Seis guerreiros vampiros, amantes perigosos e irmãos de sangue vêm até si neste livro verdadeiramente poderoso. Nas sombras da noite da cidade de Caldwell, em Nova Iorque, trava-se uma guerra territorial entre vampiros e seus caçadores. Ali existe um bando secreto de irmãos sem igual - seis guerreiros vampiros, defensores da sua raça. Mas nenhum deseja mais a morte dos seus inimigos do que Wrath, o chefe da Irmandade da Adaga Negra… Único vampiro de puro-sangue que resta no mundo, Wrath tem contas a ajustar com os matadores que lhe levaram os pais, séculos atrás. Mas quando um dos seus mais estimados combatentes é assassinado - deixando órfã uma filha meio-sangue desconhecedora da sua herança e do seu destino - Wrath tem de tratar do acolhimento da bela fêmea no mundo dos não-mortos... Transtornada por uma inquietude no seu corpo que não conhecia, Beth Randall não tem defesas contra o homem perigosamente excitante que vem visitá-la durante a noite, com os olhos encobertos. As suas histórias de irmandade e sangue assustam-na. Mas o seu toque acende uma fome crescente que ameaça consumir ambos...

 

 

Opinião

Ora bem, eu comecei a ler a Irmandade da Adaga Negra nem sei muito bem porquê. Já conhecia os livros de outras andanças mas nunca lhe dei muita atenção, até porque as capas portuguesas são horriveis, e os olhos também comem (mas lá fora dizem que as nossas capas são fantásticas...). Este ano voltaram a saltitar à minha frente, especialmente nas estantes do quarto da minha madrinha académica. E como eu não tinha nada para ler depois da saga Hush Hush, ela aí foi (estive para ler o Dark Hunter, mas aquilo são tantos livros que até me deu uma coisinha o.O).

Voltando ao principal. Este é o primeiro livro da saga, blá blá blá, whiskas saquetas. Para mim, o primeiro impacto foi que isto era um género de The Lost Boys encontra o Extreminador Implacável. É só vampiros que parecem gigantes, cheios de músculos e caras de mau, a andar pelas ruas de Caldwell de punhal na mão (punhal, não, adaga!) a matar gente que é verdadeiramente má e que só por acaso até já estão mortos e têm sangue preto a circular nas veias.
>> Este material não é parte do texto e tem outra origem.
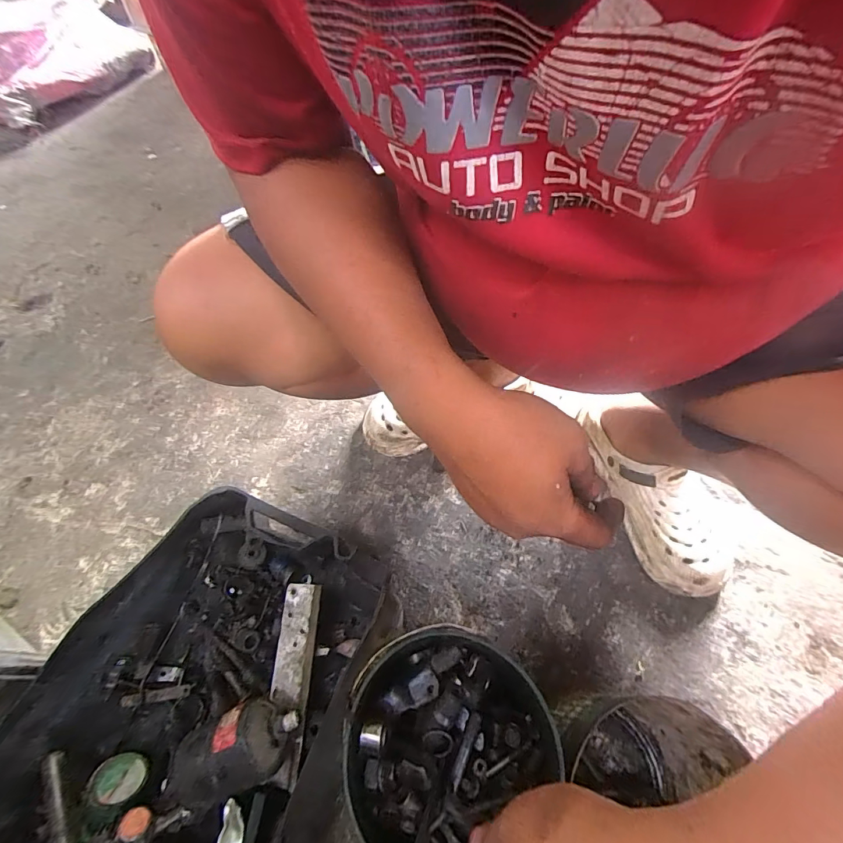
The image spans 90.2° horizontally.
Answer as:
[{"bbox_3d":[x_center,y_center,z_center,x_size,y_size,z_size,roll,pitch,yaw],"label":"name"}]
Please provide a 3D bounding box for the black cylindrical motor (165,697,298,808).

O livro começa de uma maneira um bocado para o tola. O Darius (que apesar de ir morrer já a seguir, tem um papel fundamental ao longo da série toda) andou a enrolar-se com uma humana há uns vinte e tal anos, que por acaso até era quem ele amava, e agora a filha que eles tiveram (que nunca soube quem foram os pais e está sozinha e abandonada no mundo, só com o seu trabalho miserável de jornalista como auge pessoal - cliché anyone?) está para se tornar vampira. Sim, porque neste universo, não há cá mordidas no pescoço e passas tu a morder também. Tu ou nasces com a banda certa no loci certo no braço certo do cromossoma certo ou então podes fazer rituais satânicos à vontade que nunca terás presas nem serás imortal.  Adiante, ela está para sofrer a transformação, mas como aquilo é de uma dimensão de sofrimento tão grande, ela pode ir para ao jardim das tabuletas sem nunca ter tidos os caninos mais afiados, a não ser que tenha uma ajuda tão poderosa (e por ajuda quero dizer sangue) que esteja com ela no momento em que a transformação surja e que a permita passar por aquilo sã e salva. E eis que ele vai pedir ao rei dos vampiros para ser ele o doador de liquido vermelho, mas recebe um rotundo não! (porque o Wrath é que manda!). Triste da vida, ele sai da discoteca (sim, nada melhor do que pedir ao teu rei/amigo de guerra que te salve a filha no meio de milhentas pessoas a soar e a fumar e a drogar-se e a fazer sabe-se lá mais o quê), entra no carro e puff! fez-se o chocapic, forte em chocolate!